Pre-defined orbitals in ORBITALS dictionary:
ORBITALS = {
    # n=1
    '1s': (1, 0, 0),
    
    # n=2
    '2s': (2, 0, 0),
    '2p_z': (2, 1, 0),
    '2p_x': (2, 1, 1),
    '2p_y': (2, 1, -1),
    
    # n=3
    '3s': (3, 0, 0),
    '3p_z': (3, 1, 0),
    '3p_x': (3, 1, 1),
    '3p_y': (3, 1, -1),
    '3d_z2': (3, 2, 0),
    '3d_xz': (3, 2, 1),
    '3d_yz': (3, 2, -1),
    '3d_xy': (3, 2, 2),
    '3d_x2-y2': (3, 2, -2),
    
    # n=4
    '4s': (4, 0, 0),
    '4p_z': (4, 1, 0),
    '4d_z2': (4, 2, 0),
    '4f_z3': (4, 3, 0),
    
    # n=5
    '5s': (5, 0, 0),
    '5p_z': (5, 1, 0),
    '5d_z2': (5, 2, 0),
}

Example Usage

Basic Orbital Visualization

from orbital_visualizer2 import (
    Config,
    MonteCarloSampler,
    OrbitalVisualizer,
    HamiltonianNNProcessor
)

# Initialize
sampler = MonteCarloSampler()
visualizer = OrbitalVisualizer()

# Sample 2p orbital
data = sampler.sample(n=2, l=1, m=0, num_samples=200000)

# Visualize and save
visualizer.visualize(
    data,
    save_path="orbital_2p_200k.png"
)
# Saves 3600×2700 pixel PNG image

With Neural Network Energy

from schrodinger_crystal_fixed2 import HamiltonianInferenceEngine

# Load trained model
engine = HamiltonianInferenceEngine(Config)
processor = HamiltonianNNProcessor(engine)
sampler = MonteCarloSampler(processor)

# Sample with energy calculation
data = sampler.sample(n=3, l=2, m=0, num_samples=500000)

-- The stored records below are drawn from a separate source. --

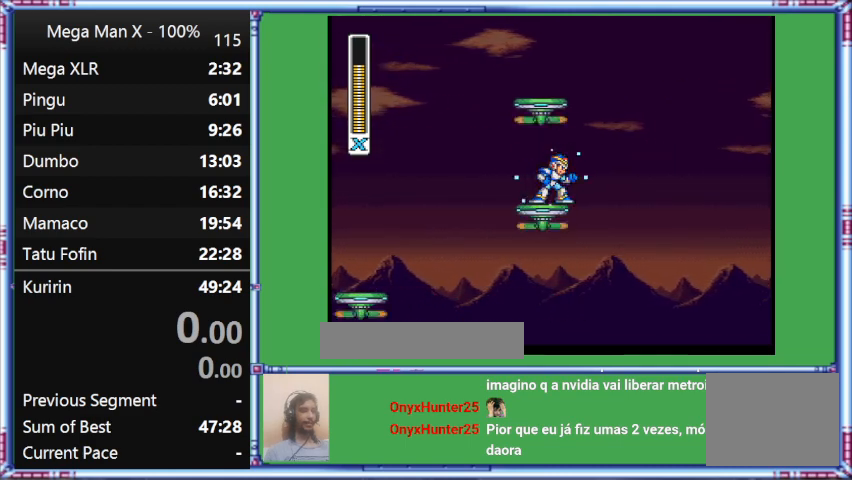
{"buttons": ["Y"], "events": []}
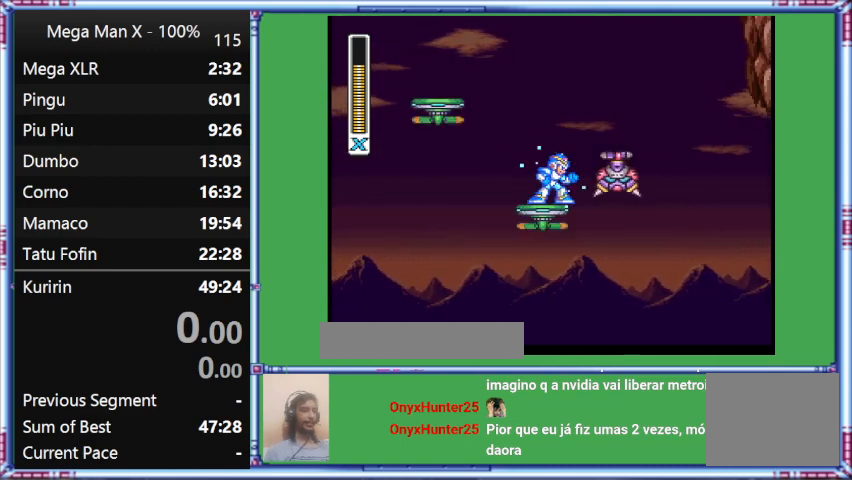
{"buttons": ["Y"], "events": []}
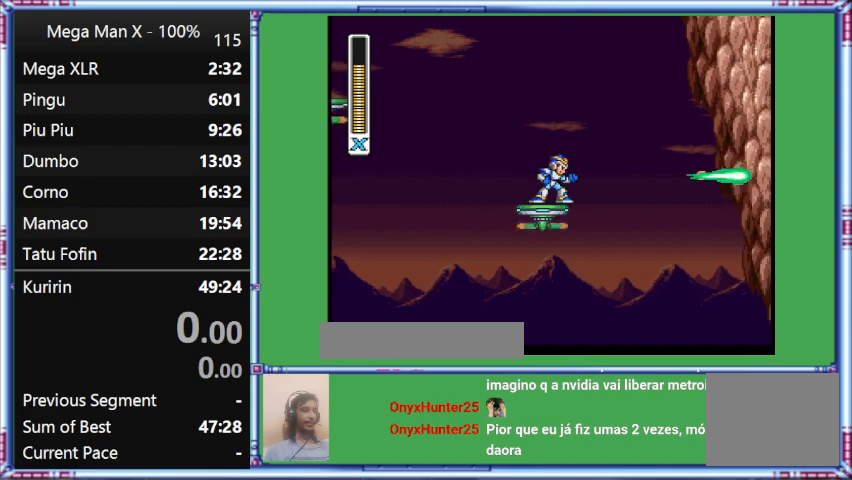
{"buttons": ["Y"], "events": []}
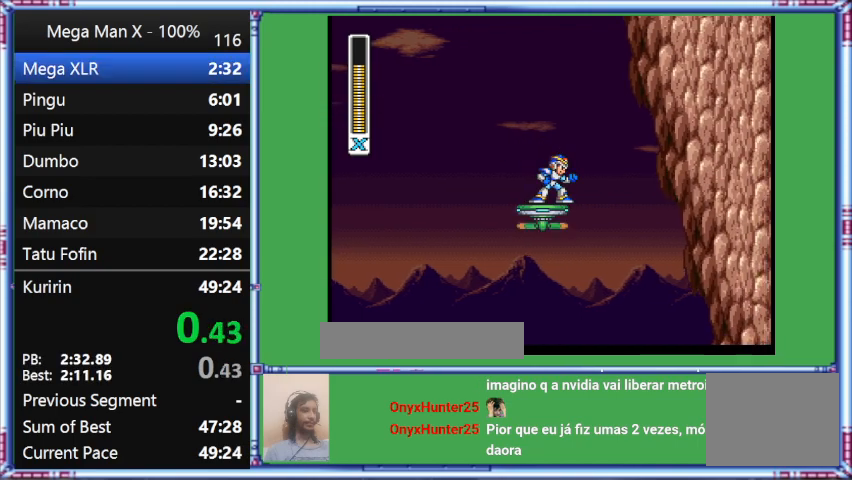
{"buttons": ["Y"], "events": []}
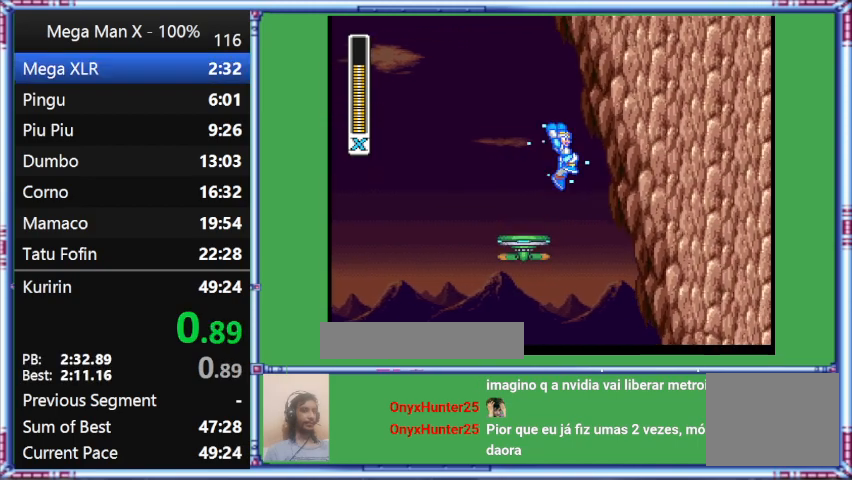
{"buttons": ["Y", "DPAD_RIGHT"], "events": [[233, "DPAD_RIGHT", "down"]]}
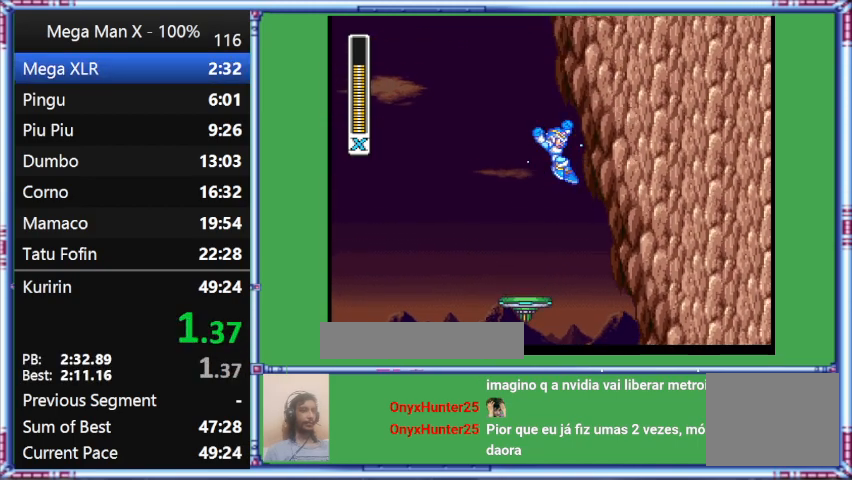
{"buttons": ["B", "Y", "DPAD_RIGHT"], "events": [[400, "B", "down"]]}
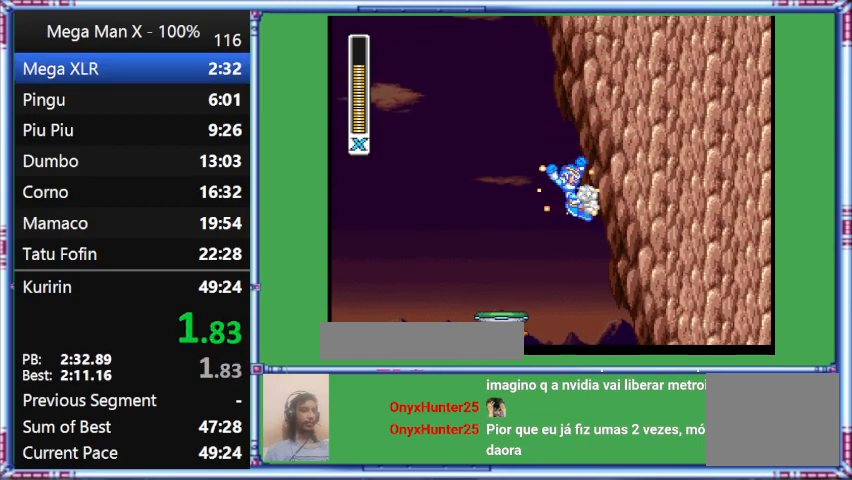
{"buttons": ["B", "Y", "DPAD_RIGHT"], "events": [[133, "B", "up"], [133, "DPAD_LEFT", "down"], [133, "DPAD_RIGHT", "up"], [500, "B", "down"], [500, "DPAD_LEFT", "up"], [500, "DPAD_RIGHT", "down"]]}
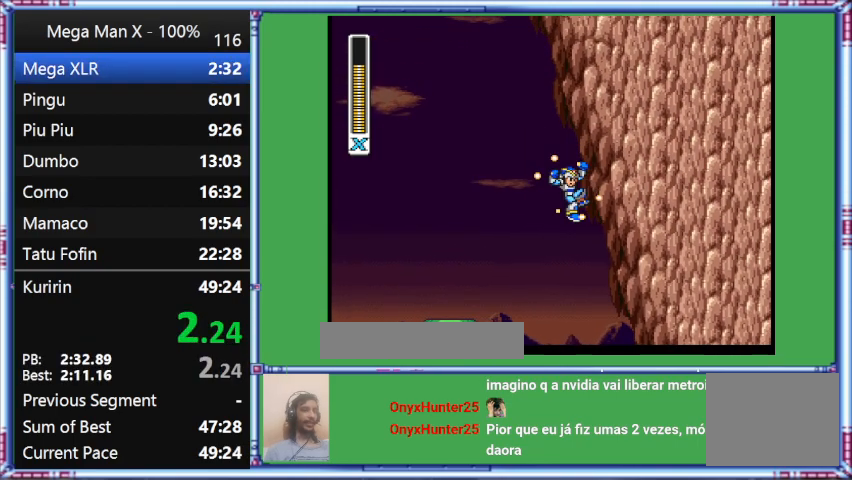
{"buttons": ["B", "Y", "DPAD_RIGHT"], "events": []}
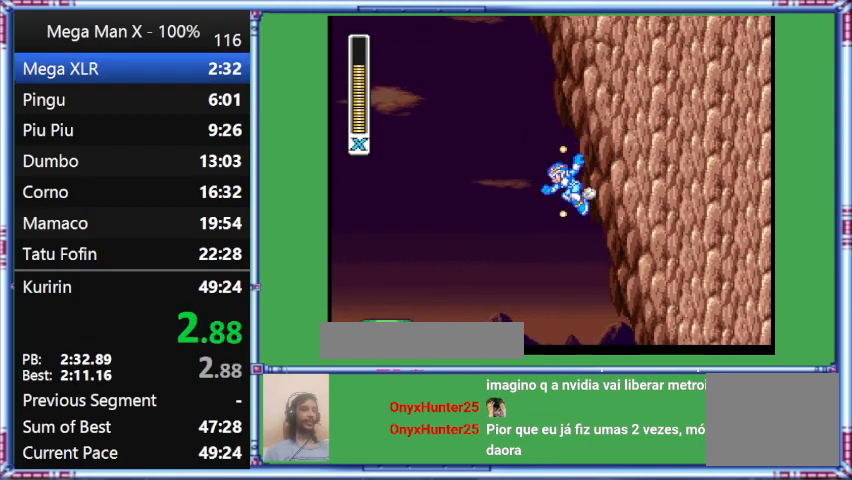
{"buttons": ["Y", "DPAD_RIGHT"], "events": [[200, "B", "up"]]}
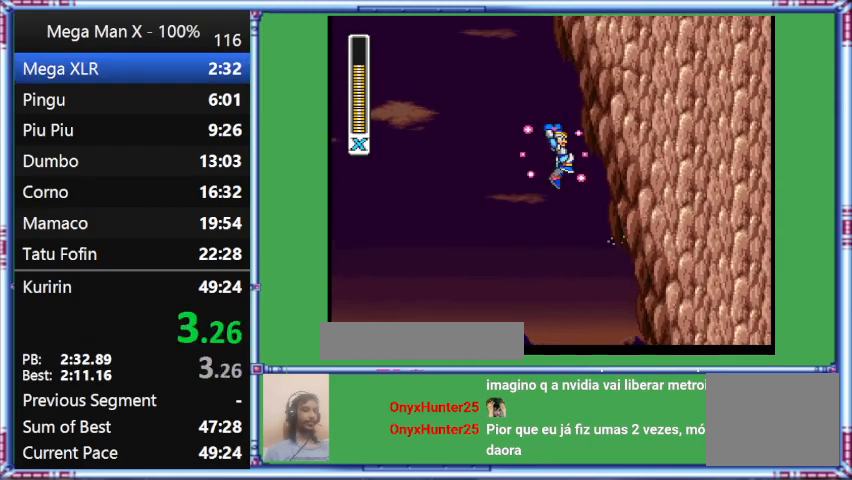
{"buttons": ["B", "Y", "L1", "DPAD_LEFT"], "events": [[67, "B", "down"], [67, "DPAD_LEFT", "down"], [67, "DPAD_RIGHT", "up"], [67, "L1", "down"]]}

print(f"E_NN: {data['energy_info']['energy_nn']:.6f} Ha")
print(f"E_exact: {data['energy_info']['energy_analytical']:.6f} Ha")

visualizer.visualize(data, "3d_orbital.png", processor)

Interactive Session

from orbital_visualizer2 import main, ORBITALS

# Run interactive visualizer
main()
# Prompts:
# Orbital (or 'q'): 3d_z2
# Particles [default=100000]: 500000
# Save? [y/N]: y
# Saves: orbital_3d_z2_500000.png

Quantum State Visualization

from quantum_visualizer import QuantumVisualizer, VisualizerConfig

config = VisualizerConfig(
    grid_size=16,
    hamiltonian_checkpoint="hamiltonian.pth",
    schrodinger_checkpoint="schrodinger.pth",
    output_dir="visualizations"
)

visualizer = QuantumVisualizer(config)

# Visualize Bell state
result = visualizer.visualize_bell_state()
print(f"Entropy: {result.snapshots[-1].entropy:.4f} bits")
print(f"Output: {result.output_path}")

# Visualize GHZ state
result = visualizer.visualize_ghz_state(n_qubits=4)
print(f"Most probable: |{result.snapshots[-1].most_probable}>")

Output Format

Orbital Visualization Layout

2×2 grid:
  1. Top-left: 3D scatter plot with phase coloring
  2. Top-right: XY projection (top view)
  3. Bottom-left: XZ projection (side view)
  4. Bottom-right: Statistics and energy info

Statistics Panel

Displays:
  • Orbital notation (e.g., “3d_z2”)
  • Quantum numbers (n, l, m)
  • Particle count and sampling efficiency
  • Radial statistics (mean, std, max in Bohr radii)
  • Neural network energy (if available)
  • Hamiltonian status (LOADED/ANALYTICAL)

Color Scheme

  • Positive phase: Red/orange gradient
  • Negative phase: Blue/cyan gradient
  • Background: Dark blue (#000008)
  • Projections: “inferno” (XY), “viridis” (XZ)

Performance

Sampling Efficiency

OrbitalParticlesEfficiencyTime
1s100k15-20%2-3 sec
2p200k8-12%5-8 sec
3d500k4-6%20-30 sec
4f1M2-3%60-90 sec

Image Generation

Typical time: 10-15 seconds for 3600×2700 PNG

Dependencies

  • numpy: Numerical arrays
  • scipy: Special functions (Laguerre, spherical harmonics)
  • matplotlib: Plotting
  • torch: Neural network inference (optional)
  • plotly: Interactive 3D plots (optional)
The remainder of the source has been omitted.